*** Opening of EXTRACT PROVIDED ***
You have to establish yourself as the Lead Mare. In the horse herd, it is the Lead Mare that rules. People think it is the stallion that is the leader of the herd, but not so. In horse language, the first one to move their feet is the loser. I have a 30 year old TW mare I no longer ride because she has breathing issues. But she is the Lead Mare and will bite and run any and all horses that I have had over the past 20 years. Most horses she accepted, a few bites and kicks and they knew their place in the herd. She had one serious challenger and she ran that mare ragged for over a week. She would not let that mare eat with the herd or join the herd in any way. I fed the mare away from the rest, but the Lead Mare would leave her own feed to go run the new mare away from her feed. She made the new mare _move her feet._ Over and over and over again. By the time the Lead Mare finally let the new mare join the herd, she gladly took her place in the herd and never challenged the Lead Mare again, ever.

My point here is that your donkey needs to respect you. By biting and blocking you, he is clearly telling you that he is dominate and you rank lower than him. Making him move his feet when he exhibits undesirable behavior could be as simple as yanking a plastic bag from your pocket and flapping it at him, waving your arms, yelling NO! chasing him and _making him move his feet._ It might take one of the above, or maybe all of them. None of these hurt him. Chase him away, do not let him stop moving his feet until _you_ decide he can stop. A round pen is a good idea for this. Go soft in your posture, put the bag in your pocket and let him stop. Pet him like you usually do and see if he tries to bite you, if he does, rinse-repeat. Always end on positive behavior. Donkeys are brilliant smart, so make sure the last thing you do with him is something good because he is going to roll it over in his mind, the last thing you want is him to be thinking about bad behavior.
*** Close of EXTRACT PROVIDED ***
*** Opening of DATA FOR REVIEW ***
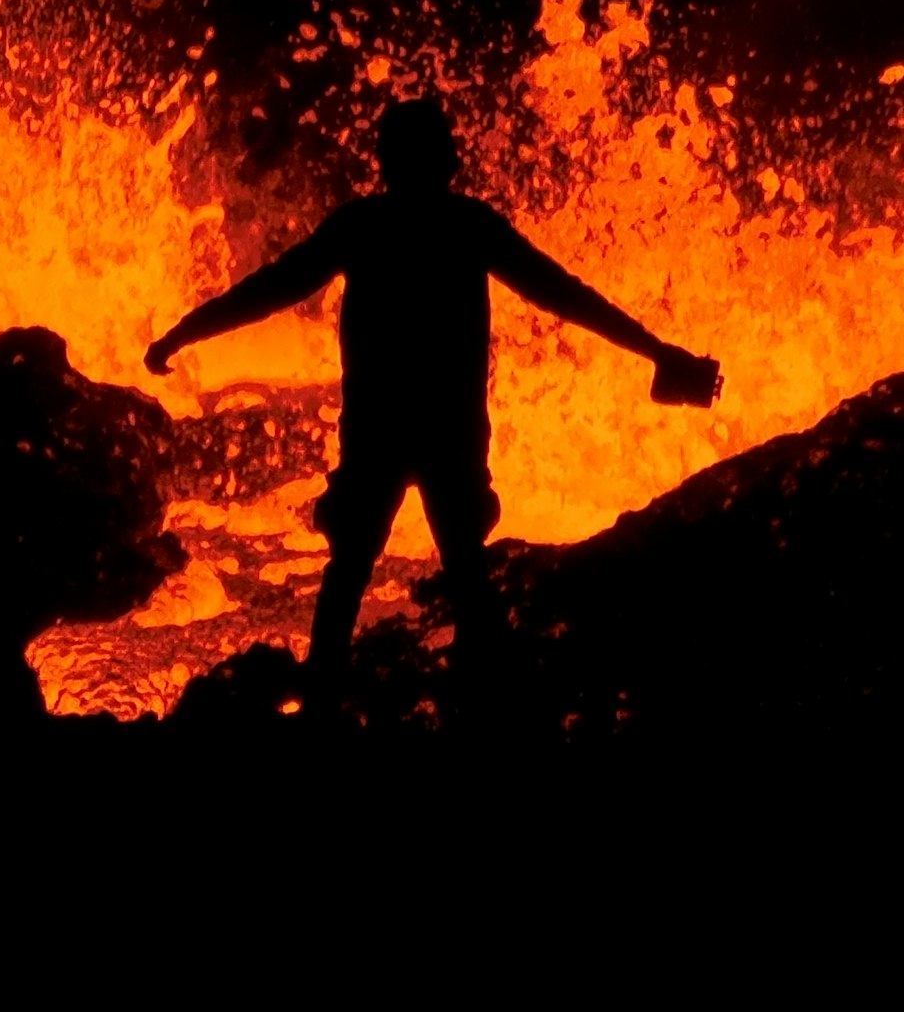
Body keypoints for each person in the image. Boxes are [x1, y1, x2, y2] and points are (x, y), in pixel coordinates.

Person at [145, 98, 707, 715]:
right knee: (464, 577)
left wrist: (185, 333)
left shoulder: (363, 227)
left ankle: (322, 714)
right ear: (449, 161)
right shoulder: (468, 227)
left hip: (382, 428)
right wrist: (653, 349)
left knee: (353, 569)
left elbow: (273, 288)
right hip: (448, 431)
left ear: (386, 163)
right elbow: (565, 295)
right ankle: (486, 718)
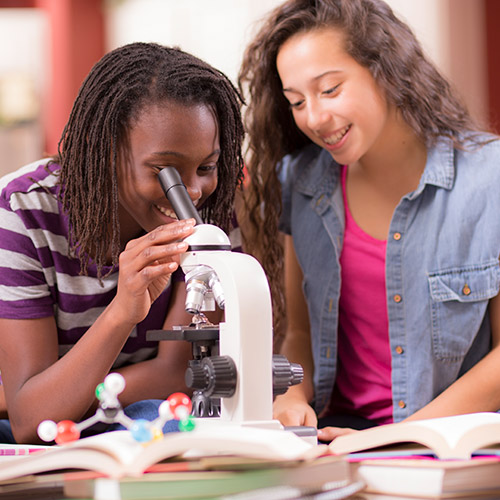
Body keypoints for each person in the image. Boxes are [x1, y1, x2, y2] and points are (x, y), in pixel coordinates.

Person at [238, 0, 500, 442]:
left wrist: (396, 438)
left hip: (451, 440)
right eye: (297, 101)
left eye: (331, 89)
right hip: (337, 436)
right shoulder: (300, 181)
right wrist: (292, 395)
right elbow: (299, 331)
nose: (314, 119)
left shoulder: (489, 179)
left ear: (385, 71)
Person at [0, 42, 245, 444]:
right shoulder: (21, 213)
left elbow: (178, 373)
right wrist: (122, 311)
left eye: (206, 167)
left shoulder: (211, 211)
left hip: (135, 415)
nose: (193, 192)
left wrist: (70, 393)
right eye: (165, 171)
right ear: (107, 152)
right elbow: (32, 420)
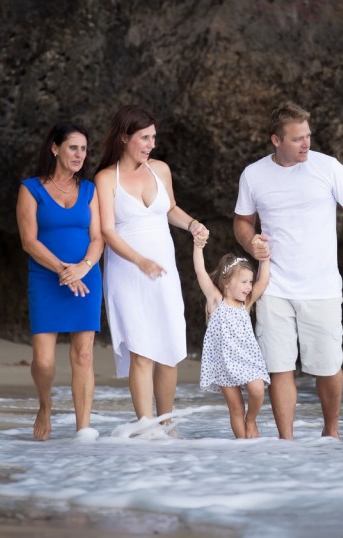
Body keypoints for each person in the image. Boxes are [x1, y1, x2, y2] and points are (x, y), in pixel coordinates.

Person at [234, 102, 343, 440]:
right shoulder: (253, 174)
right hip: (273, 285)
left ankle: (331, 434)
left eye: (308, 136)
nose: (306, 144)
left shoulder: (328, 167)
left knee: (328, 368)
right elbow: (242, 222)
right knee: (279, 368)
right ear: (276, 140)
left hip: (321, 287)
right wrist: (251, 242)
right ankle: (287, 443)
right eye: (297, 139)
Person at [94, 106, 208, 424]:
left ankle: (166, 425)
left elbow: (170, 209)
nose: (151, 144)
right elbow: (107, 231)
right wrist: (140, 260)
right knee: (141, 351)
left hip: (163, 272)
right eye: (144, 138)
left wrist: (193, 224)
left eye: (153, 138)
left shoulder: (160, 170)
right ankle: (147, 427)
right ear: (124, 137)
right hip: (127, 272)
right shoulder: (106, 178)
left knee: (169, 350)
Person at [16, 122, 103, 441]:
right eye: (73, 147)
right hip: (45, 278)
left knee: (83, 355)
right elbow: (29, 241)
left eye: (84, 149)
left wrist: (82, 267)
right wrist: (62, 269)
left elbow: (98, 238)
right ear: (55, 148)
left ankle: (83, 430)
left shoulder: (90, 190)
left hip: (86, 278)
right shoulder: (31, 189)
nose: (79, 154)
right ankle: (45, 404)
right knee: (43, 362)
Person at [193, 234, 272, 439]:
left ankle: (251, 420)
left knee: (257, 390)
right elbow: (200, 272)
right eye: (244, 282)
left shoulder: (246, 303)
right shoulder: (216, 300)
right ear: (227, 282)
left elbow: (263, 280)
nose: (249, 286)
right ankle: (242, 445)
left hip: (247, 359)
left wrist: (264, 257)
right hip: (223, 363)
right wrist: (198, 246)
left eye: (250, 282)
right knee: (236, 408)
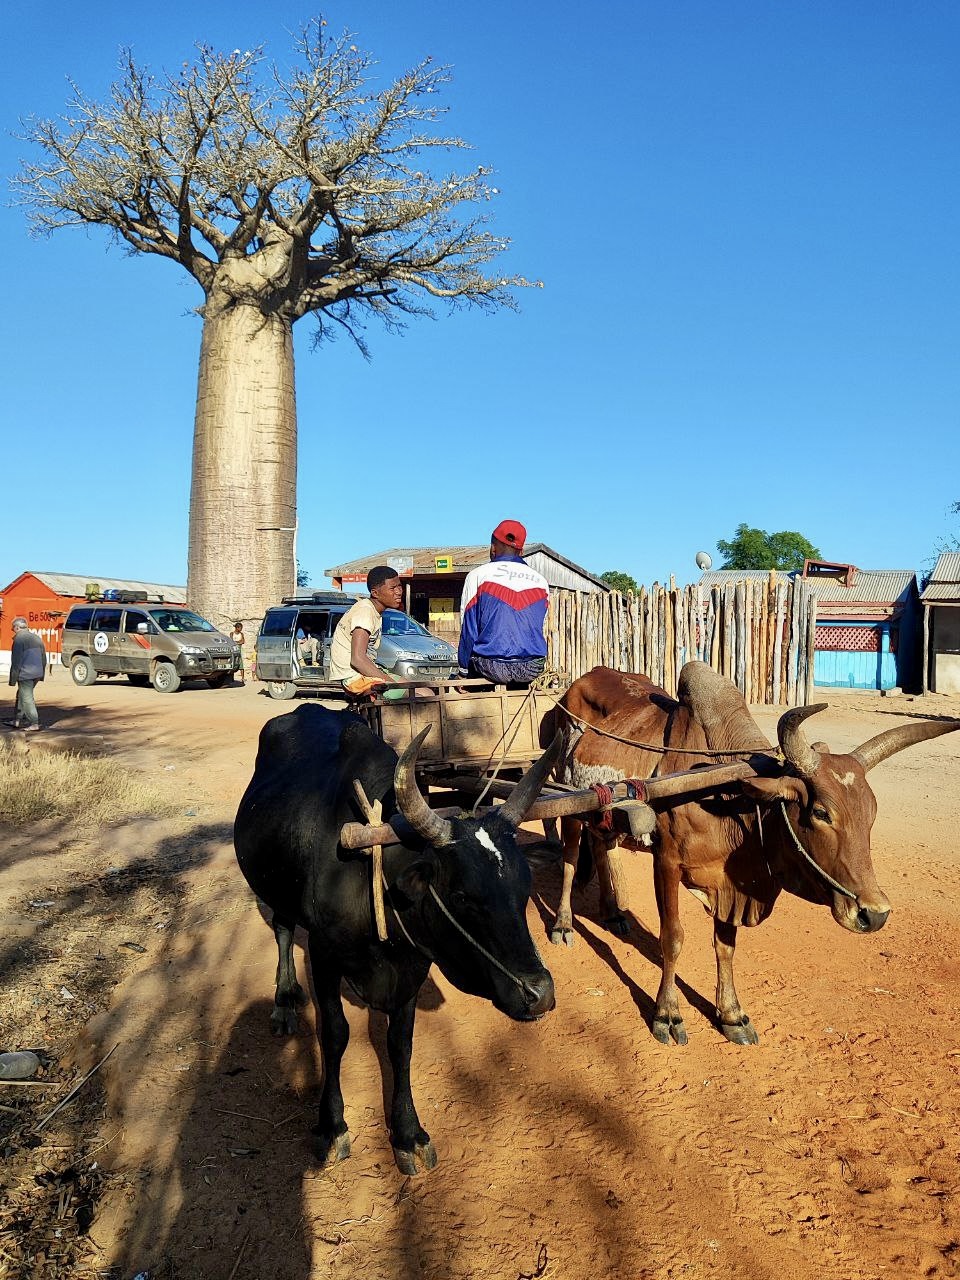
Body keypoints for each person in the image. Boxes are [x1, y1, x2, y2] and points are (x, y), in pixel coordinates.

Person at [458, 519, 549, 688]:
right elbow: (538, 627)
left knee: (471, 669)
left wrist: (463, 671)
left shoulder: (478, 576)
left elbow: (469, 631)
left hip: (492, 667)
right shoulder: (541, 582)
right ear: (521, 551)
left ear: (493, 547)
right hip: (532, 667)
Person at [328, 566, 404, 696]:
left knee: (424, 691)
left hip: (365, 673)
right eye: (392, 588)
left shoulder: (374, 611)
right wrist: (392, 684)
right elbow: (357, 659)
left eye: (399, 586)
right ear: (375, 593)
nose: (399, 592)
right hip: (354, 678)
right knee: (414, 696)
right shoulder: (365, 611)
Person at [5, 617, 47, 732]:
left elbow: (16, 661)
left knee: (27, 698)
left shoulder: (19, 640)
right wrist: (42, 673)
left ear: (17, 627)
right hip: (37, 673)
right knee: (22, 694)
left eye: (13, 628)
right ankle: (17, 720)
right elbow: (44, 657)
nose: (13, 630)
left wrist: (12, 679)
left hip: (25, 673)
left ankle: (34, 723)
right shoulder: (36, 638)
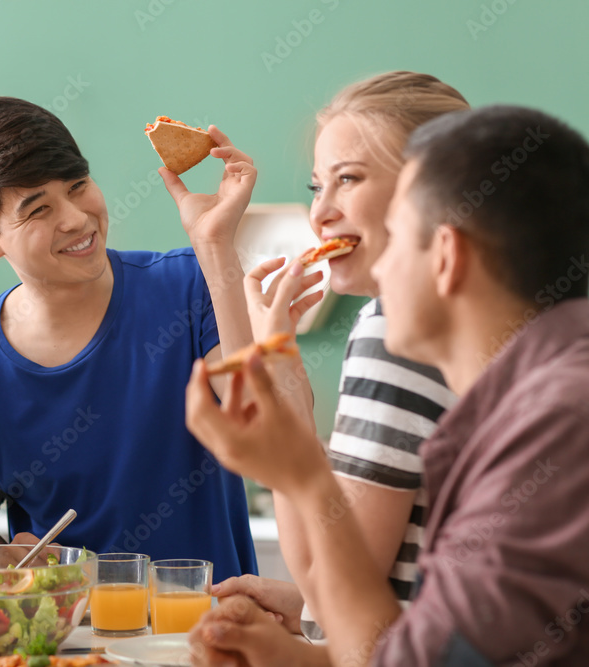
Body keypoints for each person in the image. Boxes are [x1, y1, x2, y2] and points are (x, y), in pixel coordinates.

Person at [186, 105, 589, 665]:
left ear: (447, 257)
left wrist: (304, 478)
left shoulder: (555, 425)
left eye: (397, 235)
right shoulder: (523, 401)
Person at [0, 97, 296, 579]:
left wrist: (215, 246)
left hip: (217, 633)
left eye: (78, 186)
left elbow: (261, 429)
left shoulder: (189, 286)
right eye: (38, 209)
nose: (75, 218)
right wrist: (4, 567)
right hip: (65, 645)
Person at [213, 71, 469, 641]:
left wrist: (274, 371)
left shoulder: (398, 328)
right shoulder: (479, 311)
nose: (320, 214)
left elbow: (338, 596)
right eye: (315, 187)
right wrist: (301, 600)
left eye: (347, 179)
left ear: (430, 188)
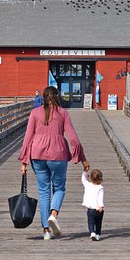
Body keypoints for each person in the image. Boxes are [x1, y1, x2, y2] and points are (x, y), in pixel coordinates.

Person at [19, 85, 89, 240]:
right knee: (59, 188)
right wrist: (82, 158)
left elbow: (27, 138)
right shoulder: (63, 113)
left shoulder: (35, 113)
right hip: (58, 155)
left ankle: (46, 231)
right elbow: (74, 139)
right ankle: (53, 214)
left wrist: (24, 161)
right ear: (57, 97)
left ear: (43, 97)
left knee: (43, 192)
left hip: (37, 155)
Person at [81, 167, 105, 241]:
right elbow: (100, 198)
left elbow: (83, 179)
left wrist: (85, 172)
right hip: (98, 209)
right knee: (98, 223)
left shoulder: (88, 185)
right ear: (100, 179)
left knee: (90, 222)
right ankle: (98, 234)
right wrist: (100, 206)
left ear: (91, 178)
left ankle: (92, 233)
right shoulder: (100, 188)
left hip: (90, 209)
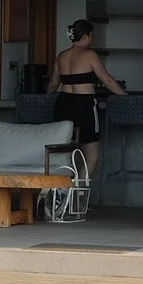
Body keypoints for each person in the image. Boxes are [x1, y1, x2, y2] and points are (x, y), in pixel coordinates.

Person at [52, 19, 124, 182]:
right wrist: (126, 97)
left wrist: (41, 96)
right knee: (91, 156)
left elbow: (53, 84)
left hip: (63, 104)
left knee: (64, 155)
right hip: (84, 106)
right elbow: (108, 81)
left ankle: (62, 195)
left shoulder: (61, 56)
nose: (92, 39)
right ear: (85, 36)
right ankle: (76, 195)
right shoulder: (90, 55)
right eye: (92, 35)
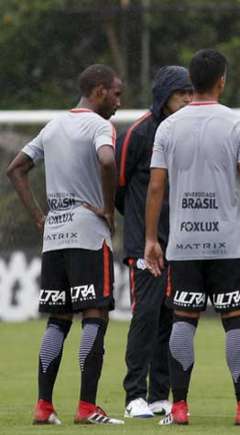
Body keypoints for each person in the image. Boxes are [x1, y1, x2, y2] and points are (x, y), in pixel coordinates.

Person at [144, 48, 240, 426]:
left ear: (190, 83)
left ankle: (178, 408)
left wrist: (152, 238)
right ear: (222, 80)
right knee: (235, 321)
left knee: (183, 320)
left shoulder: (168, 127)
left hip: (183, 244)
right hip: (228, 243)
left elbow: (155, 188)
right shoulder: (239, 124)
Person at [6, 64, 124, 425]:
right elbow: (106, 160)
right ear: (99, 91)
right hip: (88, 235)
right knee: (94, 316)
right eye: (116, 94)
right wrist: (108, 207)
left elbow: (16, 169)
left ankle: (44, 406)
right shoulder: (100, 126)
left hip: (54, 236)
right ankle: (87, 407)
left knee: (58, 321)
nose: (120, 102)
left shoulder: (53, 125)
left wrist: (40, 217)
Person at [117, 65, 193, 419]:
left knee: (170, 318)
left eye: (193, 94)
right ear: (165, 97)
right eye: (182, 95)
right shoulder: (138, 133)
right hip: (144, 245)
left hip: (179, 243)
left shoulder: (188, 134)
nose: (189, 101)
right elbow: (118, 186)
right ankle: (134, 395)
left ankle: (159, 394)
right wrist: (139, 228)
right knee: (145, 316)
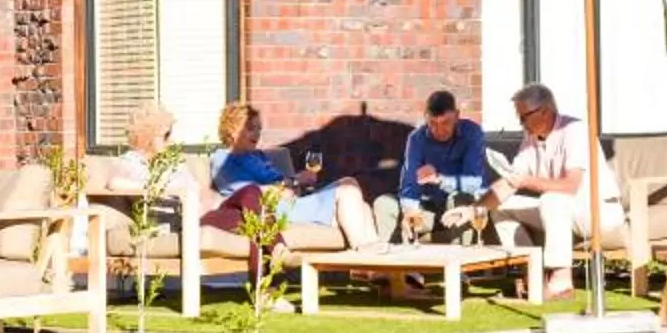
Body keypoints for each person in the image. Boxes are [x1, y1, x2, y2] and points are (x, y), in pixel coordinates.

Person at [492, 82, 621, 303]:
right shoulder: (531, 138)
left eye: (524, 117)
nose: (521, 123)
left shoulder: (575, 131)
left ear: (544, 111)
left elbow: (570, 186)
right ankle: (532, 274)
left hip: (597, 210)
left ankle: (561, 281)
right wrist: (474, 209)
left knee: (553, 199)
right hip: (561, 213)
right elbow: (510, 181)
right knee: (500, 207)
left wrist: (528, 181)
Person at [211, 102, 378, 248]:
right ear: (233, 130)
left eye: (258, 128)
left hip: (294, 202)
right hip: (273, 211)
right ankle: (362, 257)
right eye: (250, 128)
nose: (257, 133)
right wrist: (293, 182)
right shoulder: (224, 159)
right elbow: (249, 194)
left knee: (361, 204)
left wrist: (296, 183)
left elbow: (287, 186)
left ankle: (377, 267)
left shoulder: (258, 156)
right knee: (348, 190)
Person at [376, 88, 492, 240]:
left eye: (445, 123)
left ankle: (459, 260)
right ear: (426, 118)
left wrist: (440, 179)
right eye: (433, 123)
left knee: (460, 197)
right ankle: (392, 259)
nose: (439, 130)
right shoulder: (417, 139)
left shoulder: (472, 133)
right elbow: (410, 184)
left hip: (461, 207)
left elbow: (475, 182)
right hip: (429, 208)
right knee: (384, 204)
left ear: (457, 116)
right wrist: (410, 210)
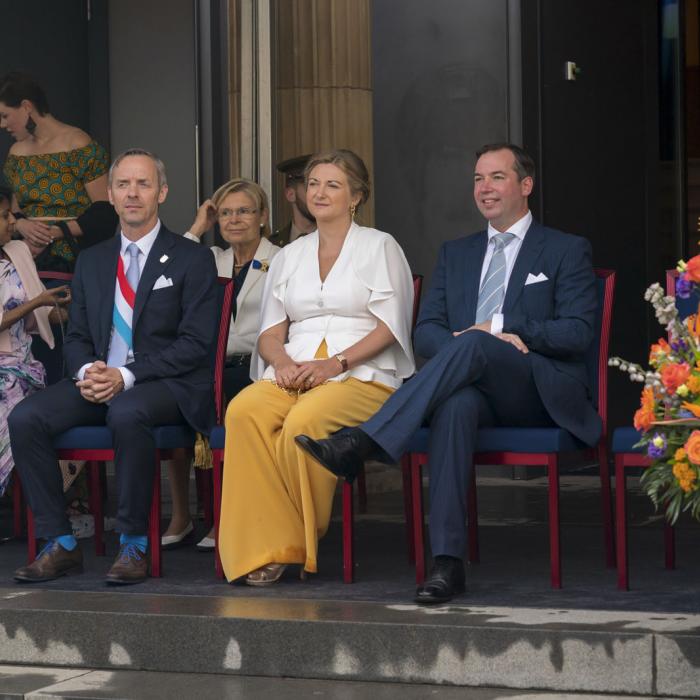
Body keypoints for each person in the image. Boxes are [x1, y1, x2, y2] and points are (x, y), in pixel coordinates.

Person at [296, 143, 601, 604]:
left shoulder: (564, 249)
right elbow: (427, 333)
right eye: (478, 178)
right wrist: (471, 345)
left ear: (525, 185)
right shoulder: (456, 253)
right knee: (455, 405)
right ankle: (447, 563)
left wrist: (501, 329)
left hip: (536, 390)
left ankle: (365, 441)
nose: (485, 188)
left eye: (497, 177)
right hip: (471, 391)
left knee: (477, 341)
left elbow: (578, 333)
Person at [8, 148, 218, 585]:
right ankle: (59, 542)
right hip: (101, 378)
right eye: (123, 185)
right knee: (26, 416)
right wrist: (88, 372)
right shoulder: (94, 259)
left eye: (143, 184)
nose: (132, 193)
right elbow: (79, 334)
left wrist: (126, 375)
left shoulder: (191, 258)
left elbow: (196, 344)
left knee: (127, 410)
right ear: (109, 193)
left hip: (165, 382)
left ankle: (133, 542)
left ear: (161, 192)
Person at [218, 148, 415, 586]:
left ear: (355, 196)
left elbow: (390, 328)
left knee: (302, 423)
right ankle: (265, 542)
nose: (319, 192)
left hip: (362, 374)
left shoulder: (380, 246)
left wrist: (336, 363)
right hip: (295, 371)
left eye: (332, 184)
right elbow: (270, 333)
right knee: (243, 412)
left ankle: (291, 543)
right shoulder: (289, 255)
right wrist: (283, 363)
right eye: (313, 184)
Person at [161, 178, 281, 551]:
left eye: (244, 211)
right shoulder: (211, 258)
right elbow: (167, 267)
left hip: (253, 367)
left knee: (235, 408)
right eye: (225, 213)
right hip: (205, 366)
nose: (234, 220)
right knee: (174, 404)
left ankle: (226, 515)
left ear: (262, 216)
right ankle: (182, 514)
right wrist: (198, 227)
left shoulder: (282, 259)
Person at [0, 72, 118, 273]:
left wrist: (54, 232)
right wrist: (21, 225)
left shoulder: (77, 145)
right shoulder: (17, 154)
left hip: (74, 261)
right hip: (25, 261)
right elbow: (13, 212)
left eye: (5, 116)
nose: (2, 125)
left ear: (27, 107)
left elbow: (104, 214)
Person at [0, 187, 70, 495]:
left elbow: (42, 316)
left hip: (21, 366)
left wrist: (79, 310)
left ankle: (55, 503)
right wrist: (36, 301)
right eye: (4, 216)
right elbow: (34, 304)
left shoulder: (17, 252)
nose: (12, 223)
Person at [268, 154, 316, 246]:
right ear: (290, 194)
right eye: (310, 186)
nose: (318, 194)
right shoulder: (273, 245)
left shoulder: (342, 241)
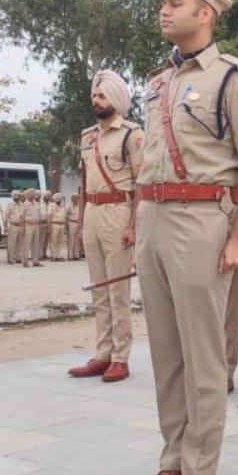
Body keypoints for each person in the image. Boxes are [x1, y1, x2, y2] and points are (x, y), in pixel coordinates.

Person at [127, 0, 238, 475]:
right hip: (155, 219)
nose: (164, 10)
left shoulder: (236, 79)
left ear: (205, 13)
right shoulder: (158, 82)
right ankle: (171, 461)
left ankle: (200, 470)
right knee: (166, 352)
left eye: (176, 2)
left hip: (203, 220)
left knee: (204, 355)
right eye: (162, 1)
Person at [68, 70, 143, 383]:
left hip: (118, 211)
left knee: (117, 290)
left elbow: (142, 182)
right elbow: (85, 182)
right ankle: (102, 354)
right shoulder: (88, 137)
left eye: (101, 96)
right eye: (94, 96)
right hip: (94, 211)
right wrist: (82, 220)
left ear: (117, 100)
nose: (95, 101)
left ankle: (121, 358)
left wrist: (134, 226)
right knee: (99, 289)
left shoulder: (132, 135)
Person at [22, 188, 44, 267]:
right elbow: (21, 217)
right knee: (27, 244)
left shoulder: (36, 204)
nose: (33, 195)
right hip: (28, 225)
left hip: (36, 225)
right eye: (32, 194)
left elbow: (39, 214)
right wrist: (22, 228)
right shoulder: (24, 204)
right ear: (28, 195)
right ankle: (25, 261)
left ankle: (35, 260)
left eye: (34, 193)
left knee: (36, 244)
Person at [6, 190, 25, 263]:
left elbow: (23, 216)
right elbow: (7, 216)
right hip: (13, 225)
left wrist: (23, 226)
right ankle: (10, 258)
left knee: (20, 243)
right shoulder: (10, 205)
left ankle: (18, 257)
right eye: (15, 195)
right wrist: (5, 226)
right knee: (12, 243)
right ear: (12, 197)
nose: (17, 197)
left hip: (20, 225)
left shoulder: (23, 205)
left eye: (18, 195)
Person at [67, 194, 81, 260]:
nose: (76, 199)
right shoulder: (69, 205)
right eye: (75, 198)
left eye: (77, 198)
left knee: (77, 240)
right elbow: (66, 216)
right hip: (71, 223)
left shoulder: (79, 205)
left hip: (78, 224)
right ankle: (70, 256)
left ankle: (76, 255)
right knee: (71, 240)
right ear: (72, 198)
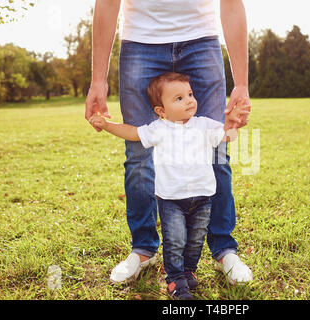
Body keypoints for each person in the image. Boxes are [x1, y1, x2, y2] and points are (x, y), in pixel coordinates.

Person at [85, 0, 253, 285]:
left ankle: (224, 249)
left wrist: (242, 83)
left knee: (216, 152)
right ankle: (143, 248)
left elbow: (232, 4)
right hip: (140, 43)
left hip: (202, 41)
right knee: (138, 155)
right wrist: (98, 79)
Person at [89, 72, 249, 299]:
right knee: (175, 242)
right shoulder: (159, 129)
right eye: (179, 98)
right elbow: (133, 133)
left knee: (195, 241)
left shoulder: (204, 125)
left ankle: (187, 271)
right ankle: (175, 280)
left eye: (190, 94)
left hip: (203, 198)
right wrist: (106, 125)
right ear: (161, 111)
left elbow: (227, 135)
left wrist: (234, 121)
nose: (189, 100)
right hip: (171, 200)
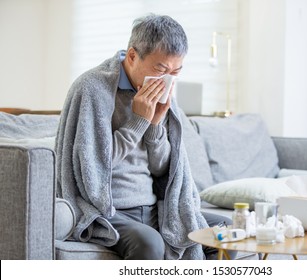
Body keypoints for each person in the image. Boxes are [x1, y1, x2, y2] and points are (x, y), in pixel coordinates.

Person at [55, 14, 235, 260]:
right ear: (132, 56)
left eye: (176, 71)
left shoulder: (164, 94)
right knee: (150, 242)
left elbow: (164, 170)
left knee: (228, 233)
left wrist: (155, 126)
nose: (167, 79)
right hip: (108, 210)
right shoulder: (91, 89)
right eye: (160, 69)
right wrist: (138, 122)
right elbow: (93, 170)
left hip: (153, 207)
*** Close of DATA FOR REVIEW ***
*EXERCISE INSTRUCTIONS*:
A: According to the passage on herd leadership and donkey training, how long did the Lead Mare run her one serious challenger ragged?
B: Extend the passage on herd leadership and donkey training, picking up after its final sentence.

*RESULTS*:
A: For over a week.

B:
I had a donkey with curled up feet, it took two years to get him right again. Even after trimming his hooves, he toed out and it took a lot to get his feet straight again. He was like trying to stop a tornado. He fought, kicked, ran, you name it. But I had a good farrier that didn't give up. The donkey finally figured out that if he just stood there, it was over with quicker. Once he got that idea in his head, he would stop when he saw the farrier, let me halter him up and he practically lifted his feet for the farrier. We always ended on a positive and never quit when he was acting out. 

I had a mule bite me once, she was 9 months old and was jealous of me paying attention to a horse. She stomped her foot and when I didn't give in to her demand, she bit me. I ran her away from the herd. Now you might figure, that mule could just run away and not come back for awhile, but nope, that's not what they do. A mule, donkey or horse alone is vulnerable to predators, they want the safety of the herd. So she tried to join the herd and I ran her away. What was so funny, the other horses didn't run, they seemed to know that she had done something bad and was being punished. I chased her away for 30 minutes, by that time I was tired, so I let her come back. I petted her, brushed her-on _my _terms-not hers. I had her for 10 years and she never bit me or anybody else again.

We bought a gelding in January, he came from a kill pen. I had him on a halter and rope one day when he bit me. I yanked hard on his halter and waved my arms. I backed him up, yelled, kept backing him-about 20 feet. Then I let the rope go slack, walked to the end of the rope, and he came to me. He hasn't bit since. 

I hope my rambling helps in some way. Your "herd" is you and your donkey. He has to understand that you are the leader, not him. This does not mean that you can't love him and spoil him. Mine are all so spoiled rotten, they stink and draw buzzards LOL. But I am the Lead Mare and they know it.


----------



## frustratedearthmother (Sep 29, 2017)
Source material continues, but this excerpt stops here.